There’s a real opportunity to bring more transparency, consistency, and rigor to AI tools used in classrooms. And the pain point is clear — edtech developers have told us they don’t have the time, expertise, or infrastructure to fully build these solutions in-house. We’re giving them a shortcut to something better: evaluation systems rooted in learning science, built for the speed of AI.
Our goal isn’t just to evaluate AI content; it’s to do it right. That means partnering directly with experts in learning science and educators to define what “good” actually looks like for student learning.
Take our work on text complexity as an example. We’ve collaborated with the team at Student Achievement Partners, the authors of the SCASS rubric, which is widely regarded as the gold standard for evaluating how challenging a text is for students. Together, we’ve adapted the language rubric for an AI-first world, making it precise and machine-readable while staying true to its educational integrity.

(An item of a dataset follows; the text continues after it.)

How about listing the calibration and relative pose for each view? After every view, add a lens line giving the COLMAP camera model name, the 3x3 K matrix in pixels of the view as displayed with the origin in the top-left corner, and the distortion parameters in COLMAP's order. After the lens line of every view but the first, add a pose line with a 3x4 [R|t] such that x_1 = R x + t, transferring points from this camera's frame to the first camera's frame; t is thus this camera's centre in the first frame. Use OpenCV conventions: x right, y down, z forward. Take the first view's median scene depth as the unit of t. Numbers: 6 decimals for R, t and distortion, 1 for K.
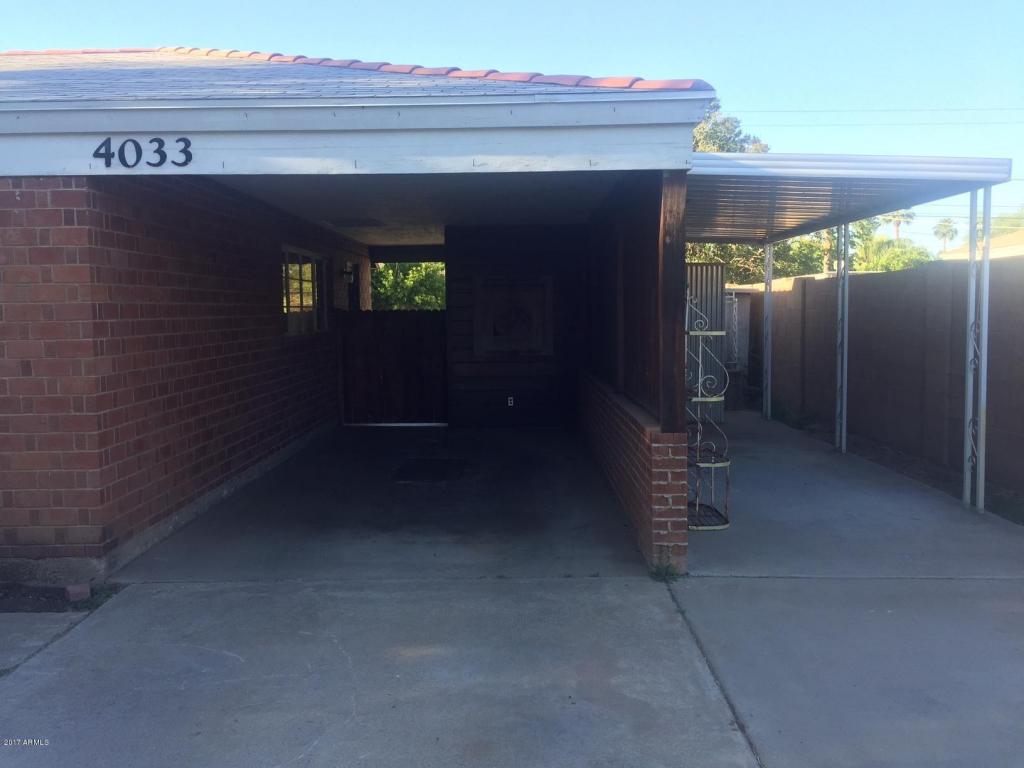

But we don’t stop at rubrics; we also build with real classroom insight. We partner with literacy experts from The Achievement Network who apply these rubrics to AI-generated content, scoring hundreds of examples to create high-quality benchmark datasets. That expert-annotated data becomes the foundation for our evaluator models.
In short, every individual evaluator we build will be grounded in research, vetted by experts, and shaped by the real-world experience of educators who understand what students need to succeed.